===== PROVIDED INFORMATION =====

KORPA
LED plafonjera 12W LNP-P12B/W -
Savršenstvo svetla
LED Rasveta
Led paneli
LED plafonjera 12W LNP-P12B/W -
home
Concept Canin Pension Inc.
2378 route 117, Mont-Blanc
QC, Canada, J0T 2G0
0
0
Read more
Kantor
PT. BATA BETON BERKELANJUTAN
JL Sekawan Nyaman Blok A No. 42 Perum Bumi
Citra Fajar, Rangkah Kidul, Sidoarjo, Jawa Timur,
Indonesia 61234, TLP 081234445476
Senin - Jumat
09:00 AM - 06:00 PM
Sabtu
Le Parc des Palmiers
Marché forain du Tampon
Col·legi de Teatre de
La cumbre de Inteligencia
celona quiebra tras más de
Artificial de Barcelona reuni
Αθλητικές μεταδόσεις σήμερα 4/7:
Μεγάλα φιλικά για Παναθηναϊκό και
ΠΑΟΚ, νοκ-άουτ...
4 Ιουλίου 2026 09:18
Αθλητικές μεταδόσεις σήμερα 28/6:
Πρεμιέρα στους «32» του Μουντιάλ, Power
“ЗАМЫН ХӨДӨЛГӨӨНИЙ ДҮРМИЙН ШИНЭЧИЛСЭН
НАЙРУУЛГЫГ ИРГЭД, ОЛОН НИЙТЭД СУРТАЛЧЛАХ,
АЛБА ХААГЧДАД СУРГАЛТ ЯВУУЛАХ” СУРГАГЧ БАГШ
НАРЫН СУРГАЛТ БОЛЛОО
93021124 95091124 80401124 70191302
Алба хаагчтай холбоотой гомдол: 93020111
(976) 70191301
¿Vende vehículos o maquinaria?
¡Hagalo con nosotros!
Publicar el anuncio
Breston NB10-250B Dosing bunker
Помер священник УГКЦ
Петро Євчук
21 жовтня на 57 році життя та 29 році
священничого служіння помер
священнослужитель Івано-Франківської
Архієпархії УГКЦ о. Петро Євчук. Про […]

=====

• [WRITTEN TASK] Put the lines from the start of the records through the line containing "священнослужитель Івано-Франківської" into a numbered list, leaving out any blank lines.

• [TASK OUTPUT]
1. KORPA
2. LED plafonjera 12W LNP-P12B/W -
3. Savršenstvo svetla
4. LED Rasveta
5. Led paneli
6. LED plafonjera 12W LNP-P12B/W -
7. home
8. Concept Canin Pension Inc.
9. 2378 route 117, Mont-Blanc
10. QC, Canada, J0T 2G0
11. 0
12. 0
13. Read more
14. Kantor
15. PT. BATA BETON BERKELANJUTAN
16. JL Sekawan Nyaman Blok A No. 42 Perum Bumi
17. Citra Fajar, Rangkah Kidul, Sidoarjo, Jawa Timur,
18. Indonesia 61234, TLP 081234445476
19. Senin - Jumat
20. 09:00 AM - 06:00 PM
21. Sabtu
22. Le Parc des Palmiers
23. Marché forain du Tampon
24. Col·legi de Teatre de
25. La cumbre de Inteligencia
26. celona quiebra tras más de
27. Artificial de Barcelona reuni
28. Αθλητικές μεταδόσεις σήμερα 4/7:
29. Μεγάλα φιλικά για Παναθηναϊκό και
30. ΠΑΟΚ, νοκ-άουτ...
31. 4 Ιουλίου 2026 09:18
32. Αθλητικές μεταδόσεις σήμερα 28/6:
33. Πρεμιέρα στους «32» του Μουντιάλ, Power
34. “ЗАМЫН ХӨДӨЛГӨӨНИЙ ДҮРМИЙН ШИНЭЧИЛСЭН
35. НАЙРУУЛГЫГ ИРГЭД, ОЛОН НИЙТЭД СУРТАЛЧЛАХ,
36. АЛБА ХААГЧДАД СУРГАЛТ ЯВУУЛАХ” СУРГАГЧ БАГШ
37. НАРЫН СУРГАЛТ БОЛЛОО
38. 93021124 95091124 80401124 70191302
39. Алба хаагчтай холбоотой гомдол: 93020111
40. (976) 70191301
41. ¿Vende vehículos o maquinaria?
42. ¡Hagalo con nosotros!
43. Publicar el anuncio
44. Breston NB10-250B Dosing bunker
45. Помер священник УГКЦ
46. Петро Євчук
47. 21 жовтня на 57 році життя та 29 році
48. священничого служіння помер
49. священнослужитель Івано-Франківської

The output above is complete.